- Cover art
- Developer: Grounding Inc.
- Publisher: Nintendo
- Director: Noboru Hotta
- Producers: Mineko Okamura Kensuke Tanabe
- Designers: Yasunari Hiroyama Yukio Futatsugi Noburu Hotta Masao Suganuma
- Programmer: Kyosei Yukimoto
- Artist: Keita Watanabe
- Composers: Kenji Yamamoto Toshiyuki Sudo Daisuke Matsuoka
- Platform: Nintendo 3DS
- Release: JP: November 16, 2011; NA: February 2, 2012; PAL: October 11, 2012;
- Genre: Action-adventure
- Mode: Single player

= Sakura Samurai: Art of the Sword =

2011 video game

Sakura Samurai: Art of the Sword is an action-adventure game developed by Grounding Inc. and published by Nintendo for the Nintendo 3DS's eShop.

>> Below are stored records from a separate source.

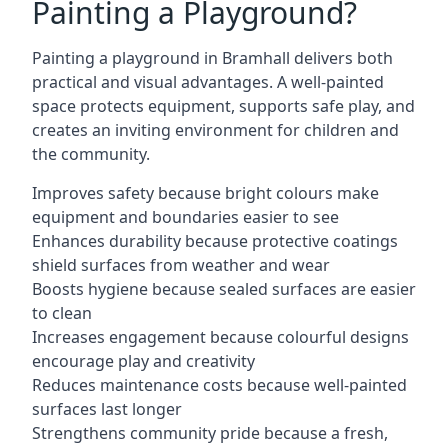
Painting a Playground?
Painting a playground in Bramhall delivers both
practical and visual advantages. A well-painted
space protects equipment, supports safe play, and
creates an inviting environment for children and
the community.
Improves safety because bright colours make
equipment and boundaries easier to see
Enhances durability because protective coatings
shield surfaces from weather and wear
Boosts hygiene because sealed surfaces are easier
to clean
Increases engagement because colourful designs
encourage play and creativity
Reduces maintenance costs because well-painted
surfaces last longer
Strengthens community pride because a fresh,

The game was released in Japan on November 16, 2011 as Hirari Sakura Samurai (ひらり 桜侍), in North America on February 2, 2012, and in PAL regions on October 11, 2012 under the title Hana Samurai: Art of the Sword.

==Plot==
A young, nameless samurai hero sometimes referred to as "Sakura Samurai", trained by an old kappa and dubbed as the Sakura Samurai (or Hana Samurai), travels the game's world to rescue a kidnapped princess called Cherry Blossom, a daughter of the cherry blossom god in the Land of the Rising Sun.

==Reception==
Audrey Drake of IGN gave the game a 9/10 for its distinct charm, art style, and fulfilling gameplay.
Vaughn Highfield of Pocket Gamer gave the game an 8.0/10.

Nintendo Life gave the game an 8.0/10 saying that Sakura Samurai: Art of the Sword may not be the prettiest game on the eShop but it sure is one of the most challenging, striking a good balance between difficulty and precision.

==Other media==
The character Sakura Samurai appears as a trophy exclusively in the 3DS version of Super Smash Bros. for Nintendo 3DS and Wii U. He also appears in Super Smash Bros. Ultimate as a collectible Spirit. A remix of the first boss battle theme also appears in the Wii U version of for Nintendo 3DS and Wii U, as a selectable song for the stage Luigi's Mansion, and it returns in Ultimate, where it can be played on any miscellaneous Nintendo series stage.